(DOCUMENT SEGMENT)
(begin)
NGeDS: Geometrically Designed Spline regression estimation

View source: R/NGeDS.R

NGeDSR Documentation

Geometrically Designed Spline regression estimation

Description

NGeDS constructs a Geometrically Designed variable knots spline regression model referred to as a GeDS model, for a response having a Normal distribution.

Usage

NGeDS(
  formula,
  data,
  weights,
  beta = 0.5,
  phi = 0.99,
  min.intknots = 0,
  max.intknots = 500,
  q = 2,
  Xextr = NULL,
  Yextr = NULL,
  show.iters = FALSE,
  stoptype = "RD",
  higher_order = TRUE
)

Arguments

formula

a description of the structure of the model to be fitted, including the dependent and independent variables. See formula for details.

data

an optional data frame, list or environment containing the variables of the model. If not found in data, the variables are taken from environment(formula), typically the environment from which NGeDS is called.
(end)
(TASKS)
A) Transcribe a passage of the NGeDS documentation: begin at the words "an optional data", and stop after "NGeDS is called.".
B) Please repeat lines from the listing word for word, beginning at the line that contains "pose: elev=59.3 azim=9.7 roll=4.0 dist=1.69" and stopping after the line that contains "Dot at: (188, 260)".
The NGeDS documentation has no connection to the listing that comes after it.

(DATA FOR THE TASK)
(begin)
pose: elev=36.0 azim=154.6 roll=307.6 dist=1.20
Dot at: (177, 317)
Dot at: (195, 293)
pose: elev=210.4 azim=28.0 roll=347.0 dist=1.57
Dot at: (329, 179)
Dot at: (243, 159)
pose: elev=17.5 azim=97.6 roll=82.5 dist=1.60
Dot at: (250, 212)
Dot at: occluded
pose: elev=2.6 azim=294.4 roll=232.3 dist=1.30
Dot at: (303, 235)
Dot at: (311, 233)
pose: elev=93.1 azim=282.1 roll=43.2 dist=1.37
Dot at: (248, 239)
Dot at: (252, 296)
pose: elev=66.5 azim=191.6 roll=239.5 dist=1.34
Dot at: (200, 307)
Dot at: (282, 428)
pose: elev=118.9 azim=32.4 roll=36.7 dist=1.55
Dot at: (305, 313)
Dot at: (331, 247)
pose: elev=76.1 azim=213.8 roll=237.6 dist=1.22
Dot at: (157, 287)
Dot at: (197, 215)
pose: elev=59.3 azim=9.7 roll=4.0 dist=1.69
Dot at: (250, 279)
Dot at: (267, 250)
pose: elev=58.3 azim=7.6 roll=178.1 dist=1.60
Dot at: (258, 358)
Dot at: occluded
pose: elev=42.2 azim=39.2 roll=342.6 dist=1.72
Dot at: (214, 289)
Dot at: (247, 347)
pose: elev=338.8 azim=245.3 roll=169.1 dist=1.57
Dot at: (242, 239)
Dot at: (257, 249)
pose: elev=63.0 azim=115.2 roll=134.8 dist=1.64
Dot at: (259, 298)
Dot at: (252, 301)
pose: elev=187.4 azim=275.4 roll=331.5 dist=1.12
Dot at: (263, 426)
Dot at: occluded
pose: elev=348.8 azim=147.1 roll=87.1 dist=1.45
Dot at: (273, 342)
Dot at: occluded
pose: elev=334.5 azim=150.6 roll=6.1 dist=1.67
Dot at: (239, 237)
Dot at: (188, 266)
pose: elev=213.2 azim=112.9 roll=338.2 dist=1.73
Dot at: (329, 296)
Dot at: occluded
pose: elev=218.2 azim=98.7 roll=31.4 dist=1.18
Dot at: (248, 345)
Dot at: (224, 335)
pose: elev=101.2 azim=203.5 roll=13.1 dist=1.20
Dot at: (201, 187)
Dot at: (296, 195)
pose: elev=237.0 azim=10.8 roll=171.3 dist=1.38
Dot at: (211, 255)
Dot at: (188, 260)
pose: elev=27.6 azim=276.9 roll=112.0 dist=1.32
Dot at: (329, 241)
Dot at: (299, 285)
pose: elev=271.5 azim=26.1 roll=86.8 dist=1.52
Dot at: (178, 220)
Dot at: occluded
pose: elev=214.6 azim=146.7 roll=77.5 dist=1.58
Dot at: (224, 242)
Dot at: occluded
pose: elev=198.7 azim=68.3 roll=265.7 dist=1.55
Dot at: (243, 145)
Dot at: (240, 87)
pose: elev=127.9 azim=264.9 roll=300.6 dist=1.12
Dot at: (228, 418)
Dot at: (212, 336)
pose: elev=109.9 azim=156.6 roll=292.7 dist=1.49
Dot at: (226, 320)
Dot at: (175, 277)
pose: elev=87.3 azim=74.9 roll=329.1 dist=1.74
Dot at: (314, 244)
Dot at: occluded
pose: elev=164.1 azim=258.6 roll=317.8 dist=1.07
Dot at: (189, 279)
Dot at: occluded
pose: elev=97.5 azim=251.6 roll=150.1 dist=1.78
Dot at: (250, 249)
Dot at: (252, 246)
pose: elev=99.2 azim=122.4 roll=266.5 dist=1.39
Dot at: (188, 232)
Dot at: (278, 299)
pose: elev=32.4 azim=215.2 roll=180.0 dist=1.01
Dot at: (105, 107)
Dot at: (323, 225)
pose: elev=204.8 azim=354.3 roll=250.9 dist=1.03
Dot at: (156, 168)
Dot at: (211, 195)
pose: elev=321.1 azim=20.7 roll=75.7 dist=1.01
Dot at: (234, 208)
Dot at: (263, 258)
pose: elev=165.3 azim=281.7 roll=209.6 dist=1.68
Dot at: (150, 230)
(end)
(SOLUTIONS BY TASK)
A)
an optional data frame, list or environment containing the variables of the model. If not found in data, the variables are taken from environment(formula), typically the environment from which NGeDS is called.

B)
pose: elev=59.3 azim=9.7 roll=4.0 dist=1.69
Dot at: (250, 279)
Dot at: (267, 250)
pose: elev=58.3 azim=7.6 roll=178.1 dist=1.60
Dot at: (258, 358)
Dot at: occluded
pose: elev=42.2 azim=39.2 roll=342.6 dist=1.72
Dot at: (214, 289)
Dot at: (247, 347)
pose: elev=338.8 azim=245.3 roll=169.1 dist=1.57
Dot at: (242, 239)
Dot at: (257, 249)
pose: elev=63.0 azim=115.2 roll=134.8 dist=1.64
Dot at: (259, 298)
Dot at: (252, 301)
pose: elev=187.4 azim=275.4 roll=331.5 dist=1.12
Dot at: (263, 426)
Dot at: occluded
pose: elev=348.8 azim=147.1 roll=87.1 dist=1.45
Dot at: (273, 342)
Dot at: occluded
pose: elev=334.5 azim=150.6 roll=6.1 dist=1.67
Dot at: (239, 237)
Dot at: (188, 266)
pose: elev=213.2 azim=112.9 roll=338.2 dist=1.73
Dot at: (329, 296)
Dot at: occluded
pose: elev=218.2 azim=98.7 roll=31.4 dist=1.18
Dot at: (248, 345)
Dot at: (224, 335)
pose: elev=101.2 azim=203.5 roll=13.1 dist=1.20
Dot at: (201, 187)
Dot at: (296, 195)
pose: elev=237.0 azim=10.8 roll=171.3 dist=1.38
Dot at: (211, 255)
Dot at: (188, 260)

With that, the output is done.